**Work to be completed**
Could you filter the data below down to the lines that hold the word "wsse"?
(Beginning of Materials provided)
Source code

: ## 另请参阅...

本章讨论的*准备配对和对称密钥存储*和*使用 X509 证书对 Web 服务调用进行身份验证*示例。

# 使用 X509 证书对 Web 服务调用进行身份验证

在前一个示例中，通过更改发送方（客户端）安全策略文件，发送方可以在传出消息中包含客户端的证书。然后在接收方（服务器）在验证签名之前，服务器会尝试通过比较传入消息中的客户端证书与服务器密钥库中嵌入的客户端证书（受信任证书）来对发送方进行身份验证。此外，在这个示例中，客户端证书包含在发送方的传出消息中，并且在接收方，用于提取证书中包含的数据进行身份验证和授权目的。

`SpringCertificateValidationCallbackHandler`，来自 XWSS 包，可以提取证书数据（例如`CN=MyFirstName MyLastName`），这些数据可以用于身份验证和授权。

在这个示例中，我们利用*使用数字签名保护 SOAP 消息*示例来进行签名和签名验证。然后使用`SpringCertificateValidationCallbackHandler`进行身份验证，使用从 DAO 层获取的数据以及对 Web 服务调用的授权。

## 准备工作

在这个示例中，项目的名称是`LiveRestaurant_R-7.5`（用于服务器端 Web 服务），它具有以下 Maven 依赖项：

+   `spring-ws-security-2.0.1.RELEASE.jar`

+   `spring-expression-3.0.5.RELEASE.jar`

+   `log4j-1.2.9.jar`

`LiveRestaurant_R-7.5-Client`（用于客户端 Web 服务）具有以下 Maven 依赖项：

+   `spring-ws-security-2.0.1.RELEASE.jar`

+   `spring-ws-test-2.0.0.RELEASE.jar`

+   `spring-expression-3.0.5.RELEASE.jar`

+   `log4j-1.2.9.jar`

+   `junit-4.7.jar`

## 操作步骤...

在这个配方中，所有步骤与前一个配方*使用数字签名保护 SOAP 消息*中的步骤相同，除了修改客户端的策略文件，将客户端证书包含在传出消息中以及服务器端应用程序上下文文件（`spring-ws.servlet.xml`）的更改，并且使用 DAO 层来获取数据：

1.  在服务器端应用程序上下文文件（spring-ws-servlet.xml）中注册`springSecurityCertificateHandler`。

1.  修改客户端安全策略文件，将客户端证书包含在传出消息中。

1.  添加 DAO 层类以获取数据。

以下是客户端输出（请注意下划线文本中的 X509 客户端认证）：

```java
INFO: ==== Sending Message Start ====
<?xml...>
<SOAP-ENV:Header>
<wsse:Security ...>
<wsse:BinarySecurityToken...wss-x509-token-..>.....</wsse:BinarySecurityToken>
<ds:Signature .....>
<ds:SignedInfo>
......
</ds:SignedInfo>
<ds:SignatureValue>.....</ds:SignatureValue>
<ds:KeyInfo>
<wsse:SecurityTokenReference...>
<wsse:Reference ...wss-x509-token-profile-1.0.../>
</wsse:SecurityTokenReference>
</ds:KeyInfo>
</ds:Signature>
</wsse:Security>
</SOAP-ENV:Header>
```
(End of Materials provided)
**Exercise solution**
<wsse:Security ...>
<wsse:BinarySecurityToken...wss-x509-token-..>.....</wsse:BinarySecurityToken>
<wsse:SecurityTokenReference...>
<wsse:Reference ...wss-x509-token-profile-1.0.../>
</wsse:SecurityTokenReference>
</wsse:Security>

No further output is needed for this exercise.